Monday, December 24, 2007

Rising inflation may cause Treasury bond yields to spike

Reuters reports:
Investors intent on sheltering assets from credit market upheaval and the risks of recession are so enamored with safe-haven Treasury bonds they seem to have dismissed their usual concerns about inflation.

The latest headline U.S. Consumer Price Index rose above the benchmark 10-year U.S. Treasury note's yield for only the second time since December 1980, notes Bryan Taylor, chief economist with Global Financial Data in Los Angeles.

Low-yielding bonds are especially sensitive to rising inflation because it can quickly erase returns.

The only other occasion that inflation outstripped U.S. Treasury note yields in the last 27 years was a brief moment in September 2005.

Given the current state of inflation, bond strategists are now starting to warn there's a growing threat that bond yields will spike -- should food and energy prices stay high.

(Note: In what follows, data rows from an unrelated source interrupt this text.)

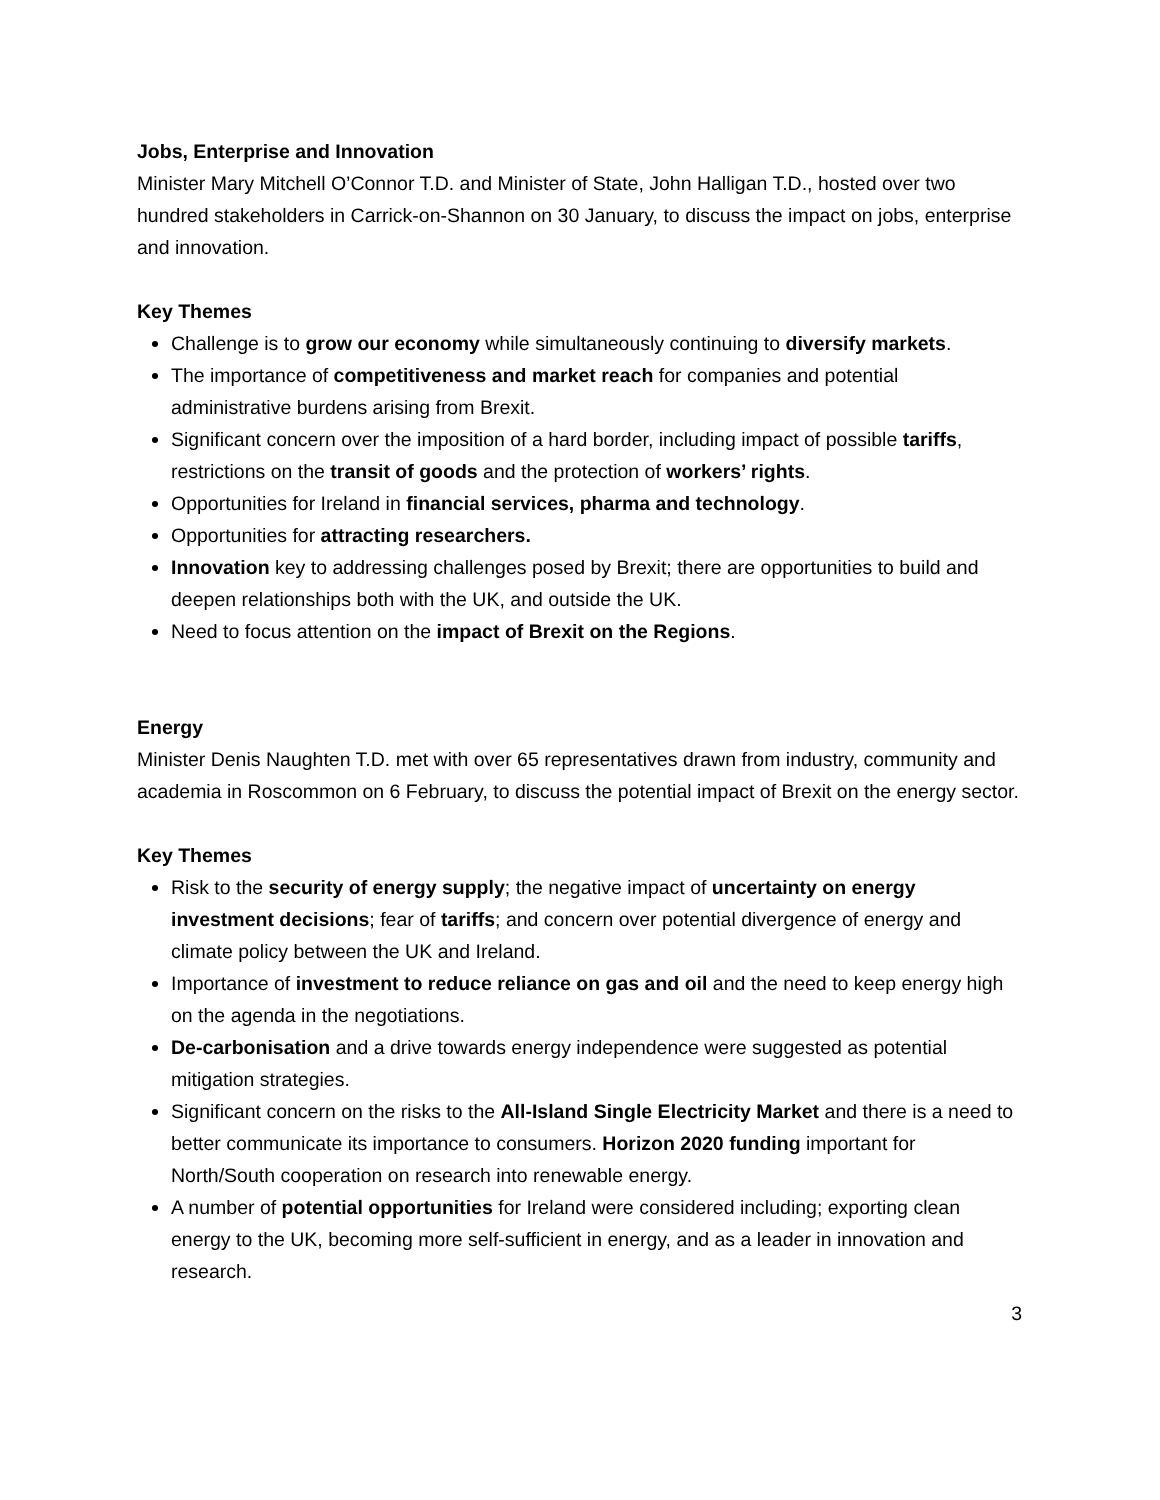Jobs, Enterprise and Innovation
Minister Mary Mitchell O’Connor T.D. and Minister of State, John Halligan T.D., hosted over two hundred stakeholders in Carrick-on-Shannon on 30 January, to discuss the impact on jobs, enterprise and innovation.
Key Themes
Challenge is to grow our economy while simultaneously continuing to diversify markets.
The importance of competitiveness and market reach for companies and potential administrative burdens arising from Brexit.
Significant concern over the imposition of a hard border, including impact of possible tariffs, restrictions on the transit of goods and the protection of workers’ rights.
Opportunities for Ireland in financial services, pharma and technology.
Opportunities for attracting researchers.
Innovation key to addressing challenges posed by Brexit; there are opportunities to build and deepen relationships both with the UK, and outside the UK.
Need to focus attention on the impact of Brexit on the Regions.
Energy
Minister Denis Naughten T.D. met with over 65 representatives drawn from industry, community and academia in Roscommon on 6 February, to discuss the potential impact of Brexit on the energy sector.
Key Themes
Risk to the security of energy supply; the negative impact of uncertainty on energy investment decisions; fear of tariffs; and concern over potential divergence of energy and climate policy between the UK and Ireland.
Importance of investment to reduce reliance on gas and oil and the need to keep energy high on the agenda in the negotiations.
De-carbonisation and a drive towards energy independence were suggested as potential mitigation strategies.
Significant concern on the risks to the All-Island Single Electricity Market and there is a need to better communicate its importance to consumers. Horizon 2020 funding important for North/South cooperation on research into renewable energy.
A number of potential opportunities for Ireland were considered including; exporting clean energy to the UK, becoming more self-sufficient in energy, and as a leader in innovation and research.
3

That's a sobering prospect for investors in bonds because their prices fall when yields rise.

"When you are looking at 4 percent-plus inflation, who would think 10-year notes at 4 percent yield are a good place to hide out in a flight-to-quality trade?" asked Ted Ake, executive director and head of bond trading with Mizuho Securities USA in New York.
You'll be hearing more about this situation.